Summative Evaluation Report
This document describes the summative evaluation of APOSDLE. Given the scope of APOSDLE it is very important that a comprehensive and well planned evaluation is carried out.
This summative evaluation is directed to the main goals of the project and the application partners. Based on previous work on the i*model, a set of goals is identified that are specific enough to make some kind of measurement possible. These goals are prioritized by the application partners, leading to four goals that are important for all application partners and seven goals that are important for a subset of the application partners. In the summative evaluation achievement of these goals is the central focus.
In addition, a more precise definition is given of what the “APOSDLE product”, or maybe better, the “APOSDLE solution” actually is. It would be a mistake to see only the software embedded in the final prototype to be deployed at a workplace as the “solution”. In the project the “APOSDLE solution” is seen as consisting of the following aspects
- Modelling the domain and the work processes
- Annotating documents and other sources of information available in the company repository
- Training the prospective users of the APOSDLE system
- Using the APOSDLE system at the workplace
This means that a comprehensive summative evaluation of the APOSDLE solution requires a summative evaluation of each of these aspects taking the goals into consideration. This is even more mandatory as the aspects depend on each other. If the domain modelling has not been done correctly, the annotation will fall short of what is needed; if the annotation is done badly retrieval of relevant information will be unsatisfactory; if the users are not well trained, their use of the APOSDLE system will be sub-optimal.
The summative evaluation was carried out at the Application Partner sites. The workplace evaluation took about three months and involved nineteen persons. A multi-method data collection approach was followed using a questionnaire, interviews, log data, user diaries kept while working with APOSDLE and site visits. This allowed for triangulation of results.
The conclusion of the summative evaluation is that the APOSDLE solution is very useful for learners, especially those in a highly-specialized, scientific and relatively new domain like EADS's Electromagnetism Simulation domain.

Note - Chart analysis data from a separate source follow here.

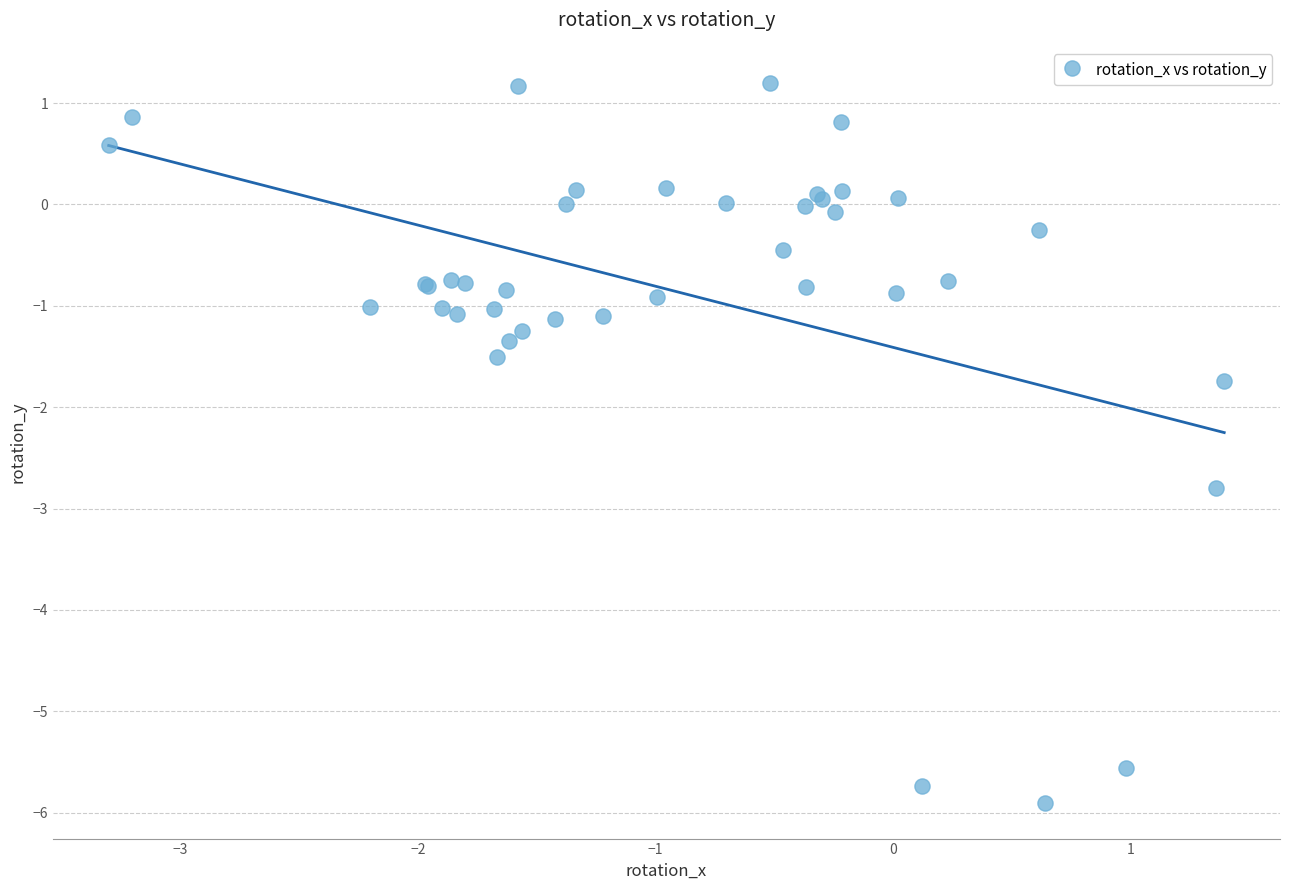

What Y value in the scatter plot is closest to -2?

-1.7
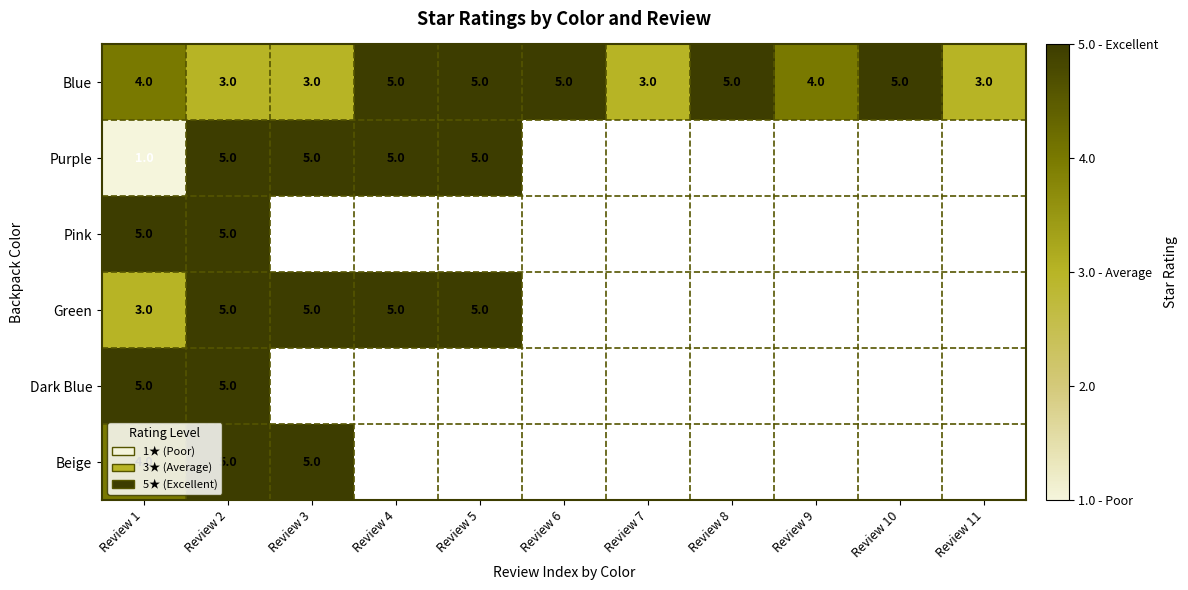

The value of Green at Review 2 is 5. True or false?

True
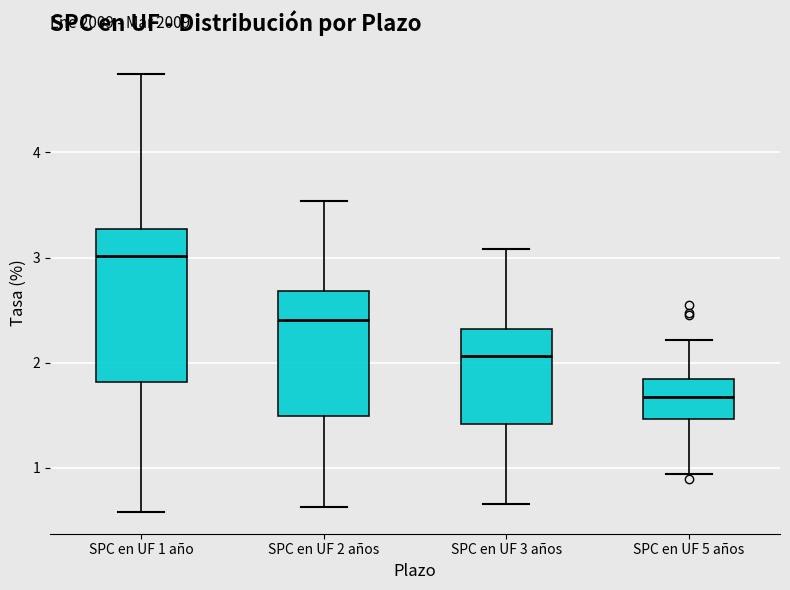

Reading left to right, transcribe this box plot: for each box, give where its median line is, the range the box spans, and where its two whiskers end, as read against the y-axis. The values are not printed on the chart, so give them approximately, as read against the axis.

SPC en UF 1 año: median 3.0, box 1.8 to 3.3, whiskers 0.6 to 4.8
SPC en UF 2 años: median 2.4, box 1.5 to 2.7, whiskers 0.6 to 3.5
SPC en UF 3 años: median 2.1, box 1.4 to 2.3, whiskers 0.7 to 3.1
SPC en UF 5 años: median 1.7, box 1.5 to 1.8, whiskers 0.9 to 2.2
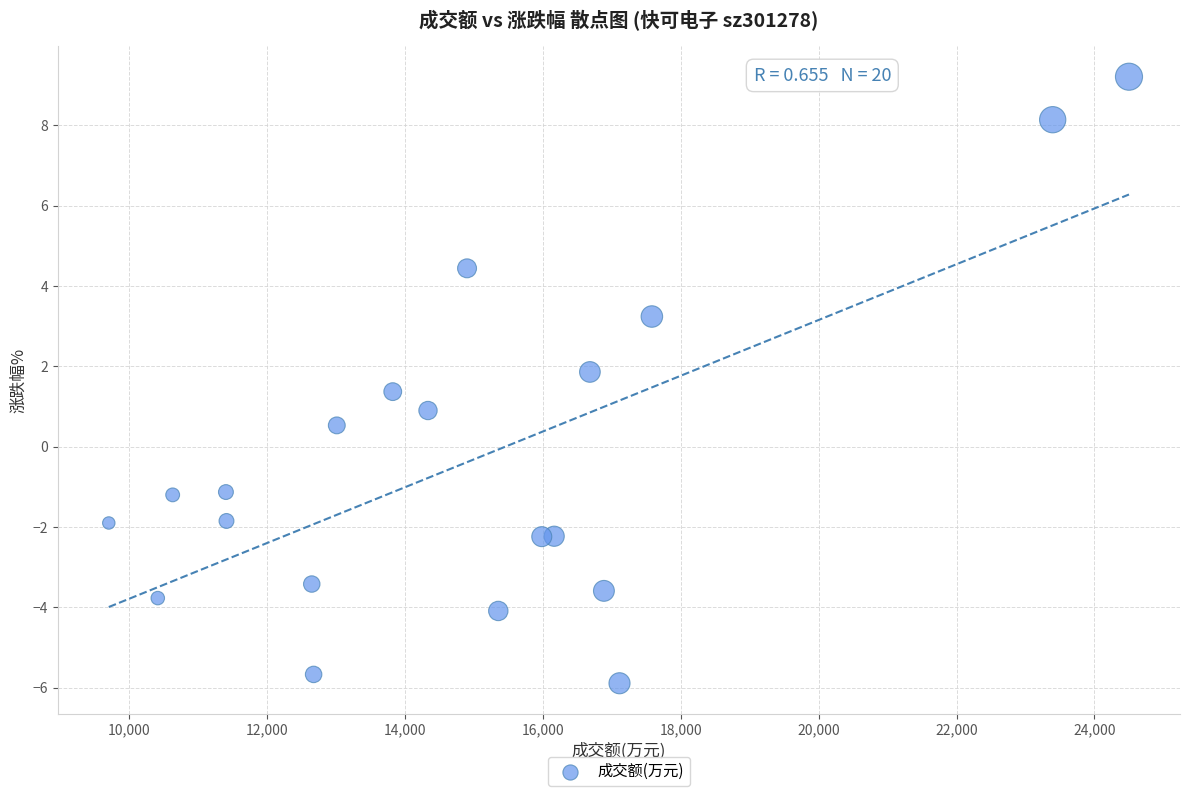

What is the range of Y values (max minus min)?

15.1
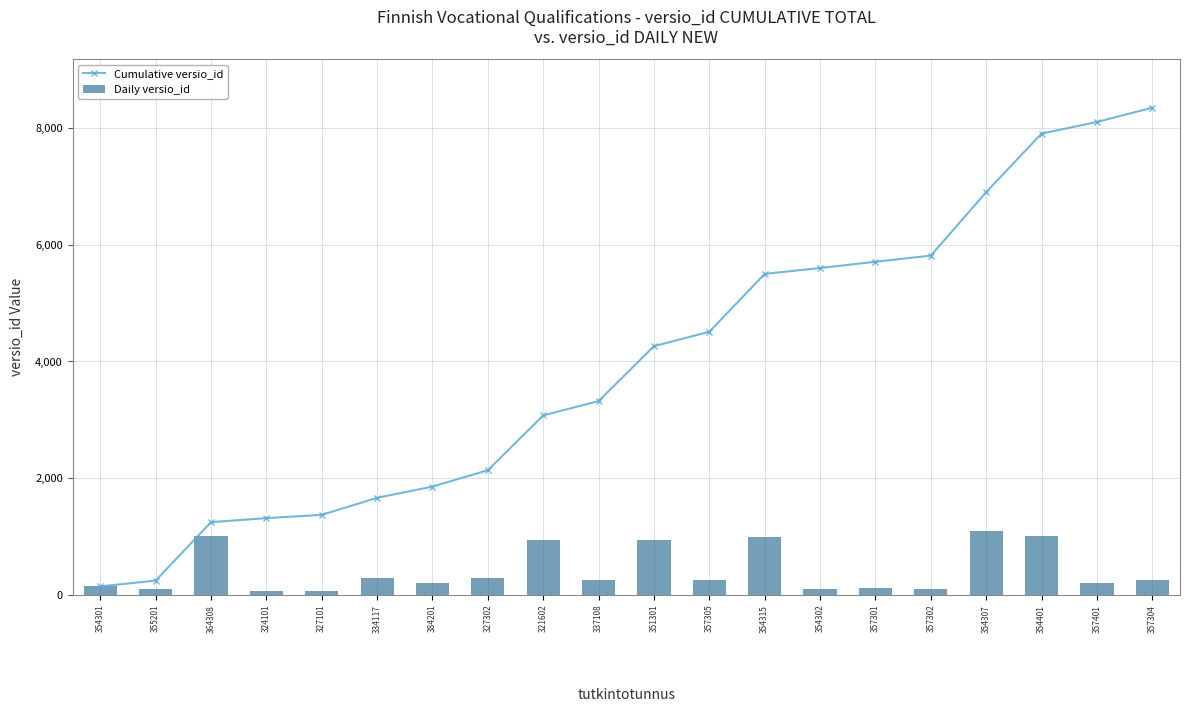

What is the difference between the highest and lowest values at 355201?

143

In those circumstances, APOSDLE delivered an effective work-based learning solution that enabled relatively inexperienced knowledge workers to improve their knowledge in various ways. However, it proved less effective for relatively inexperienced knowledge workers in broad and well-established customer-driven domains where knowledge was shared to a large extent in person and was available in alternative company repositories, employees' computers and the Internet.
Experts in all three domains perceived APOSDLE as a tool aimed mainly at learners or novices in the domain. They valued its benefit as a training tool but compared to learners regarded it a tool they did not need to do their work. They acknowledged their role was to contribute high quality learning material (e.g., Snippets, documents and Learning Paths) but commented such responsibility may not be realistic given their busy schedule and, in some cases, time spent out of the office.
Overall APOSDLE supported the acquisition of new knowledge by the users by making them aware of learning material, learning opportunities and by providing relevant material. However, this conclusion is not based on more formal knowledge gaining tests, which are not opportune to administer in a working context, but is derived from self reports. Concerning specific support for learning it must be concluded that this is only of limited value in a working context. Apart from learning goals and learning paths, most other supporting facilities, like hints and notes, were rarely used. This shows that supportive measures derived from instructional theories which are focusing on formal learning contexts, are not very relevant for learning at work. This leaves open the question what kind of support, or maybe no more specific support at all, can contribute more to learning at work than providing good material and some help in planning learning and thinking about learning goals.
APOSDLE supported working mainly by making knowledge workers aware of material which helped them complete a task. Such material was discovered as a result of keyword search, browsing the list of topics or tasks or as a result of a topic being detected by the context detection component. In EADS especially, it was reported on numerous occasions in the user diary that explicit and implicit learning material enabled knowledge workers to gain useful insight, improve their knowledge and complete a task they were working on. This type of support was less evident in the two consultancies (ISN and CCI) were knowledge workers relied primarily on each other to support their work.
The workplace evolution of the collaboration component of APOSDLE was limited due to technical problems, which prevented it from being used throughout most of the evaluation period. It did function during the last two weeks of the evaluation and end users were able to test it and form a positive impression, though there no evidence it was used in a real-life scenario either to fill an explicit learning need or complete a task. Apart from any technical problems, it is worth noting that in ISN and CCI end users shared an office space or worked in close proximity. They were used to interacting with each other in person throughout most of the day as part of their work. Under such circumstances one must consider the possibility there was no real need for people working in a small team to structure a collaboration request with a colleague during the evaluation.
Finally, concerning challenges APOSDLE addressed it is concluded that the domain independent approach partly worked. Relying on existing material instead of tailor made learning material provided to be effective and is probably also cost efficient. Crucial for this is having good modelling tools, experienced modellers and high quality annotations of snippets. Providing domain independent learner support was less successful as most of the provided features were hardly used. Probably the gap between the generalized and rather abstract nature of these features and the very specific context of work is too large. It is proposed to put more effort in good annotations which probably brings more benefits than trying to refine or enhance specific learner support.